つづいて燻煙庫に入れ、摂氏50度で60分ほど燻煙します。
たった60分ですか?
市販の加熱したハムでは、3分とか5分というものが多いですよ。
燻煙といえば香りづけというイメージが強いですが、もともとは防腐のための加工法です。ですから今でも、生ハムやベーコンなど非加熱性のものは、保存性を出すために長い時間、燻煙します。

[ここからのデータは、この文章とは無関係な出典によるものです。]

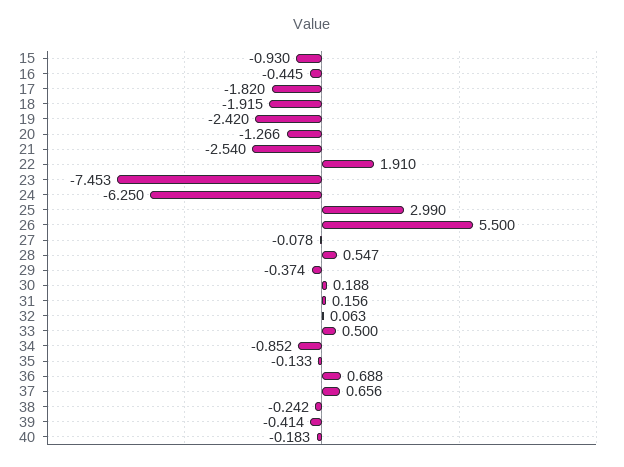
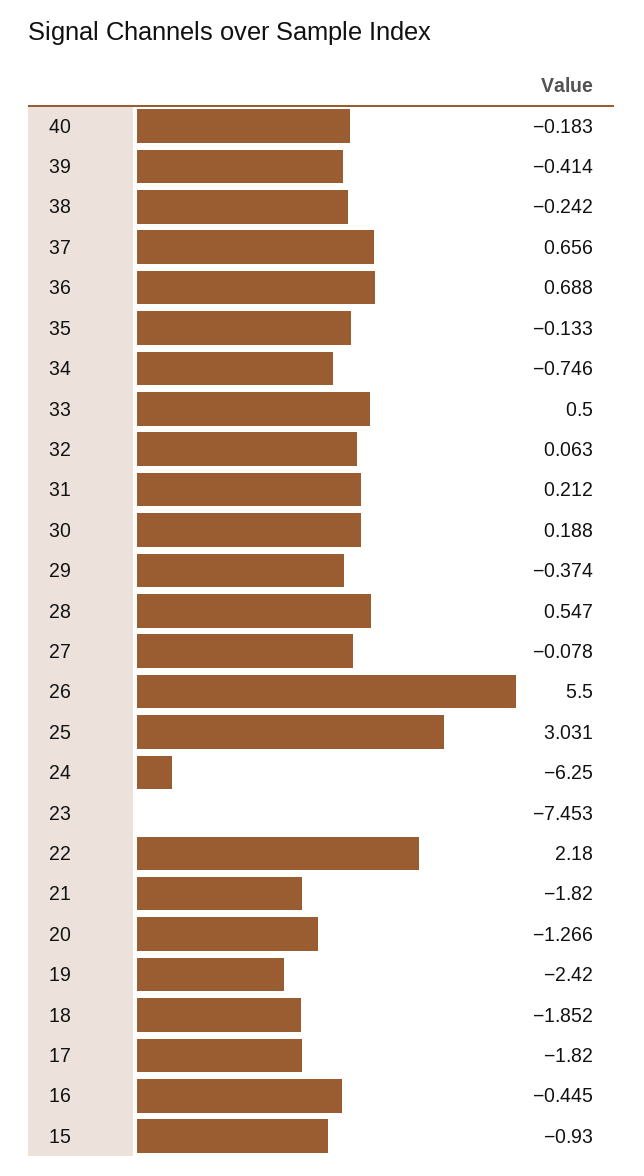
  {
    "15": -0.93,
    "16": -0.445,
    "17": -1.82,
-   "18": -1.915,
+   "18": -1.852,
    "19": -2.42,
    "20": -1.266,
-   "21": -2.54,
+   "21": -1.82,
-   "22": 1.91,
+   "22": 2.18,
    "23": -7.453,
    "24": -6.25,
-   "25": 2.99,
+   "25": 3.031,
    "26": 5.5,
    "27": -0.078,
    "28": 0.547,
    "29": -0.374,
    "30": 0.188,
-   "31": 0.156,
+   "31": 0.212,
    "32": 0.063,
    "33": 0.5,
-   "34": -0.852,
+   "34": -0.746,
    "35": -0.133,
    "36": 0.688,
    "37": 0.656,
    "38": -0.242,
    "39": -0.414,
    "40": -0.183
  }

燻煙は木の種類によって香りが違い、日本人は桜が好きです。色と臭いがぱっと短時間でつき、癖もないからです。それに比べ楢の木は、色や臭いのつきが悪く、渋みもあります。でも、煙が中のほうまで染みこんでくれます。このセンターでは、主として楢の木のおがくずを使っています。
その後は、70度のお湯に浸して加熱します。
うま味が出てしまわないですか
若干のうま味が抜けていきます。でもそれと同時に、塩分も抜けていきます。
ハンバーグを作るとき、肉に塩を入れてこねると、粘ってきますよね。塩には、結着性を出し、肉を固めて弾力性を増すという働きがあるのです。ですから、塩分を多めに入れて結着性を高めておき、この加熱の段階で塩分を抜くほうが、よく結着した、まろやかな味のハムになります。
最近は減塩志向で塩分を少なくする傾向にあります。その結果、結着性を高めるために何か別のものを添加することになります。ほんとは、肉そのものが持つ結着力で固めるほうがよいのですけどね。
ちなみに70度よりも高い温度で加熱すると、肉に含まれるコラーゲンがぐっと収縮して、うま味分を全部放出してしまいます。それより低い温度で長時間加熱してやると、柔らかくておいしい肉になります。
お湯で加熱したらもう一回燻煙し、そのあと2~3℃の部屋に入れて1日ほどおき、味をなじませます。それをシュリンク包装し、もう一回お湯に浸して殺菌し、完成です。
授業では、こうした製造プロセスを一つ一つ体験するのですね
そうです。ただ、食肉として準備されたものからスタートするのでは、料理実習になってしまい、畜産としての教育になりません。ですから、生きた温かい動物が、冷たくなって肉に変わっていくのを手で感ずることも含めて体験してもらいます。
アグリフードセンターには、と畜実習室があります。ここで、豚のと畜は技術職員がやりますが、鶏については学生にやってもらいます。
と畜といっても、生きて心臓が動いている状態で血液を出させる必要がありますから、即死させては駄目です。かといって、苦しんでもがいたりすると肉質が悪くなります。特に豚はとても神経質で、ストレスをかけずにと畜しないと、興奮のあまり体温が異常に高くなって肉が変性し、白く水っぽくなって、使いものにならない食肉になってしまいます。
家畜の育ってきた環境はもちろん、このようにと畜の工程でも肉質が大きく変わってしまうのですから、「食肉」ではなく「生きもの」からスタートして、全体をトータルに学ぶ必要があるのです。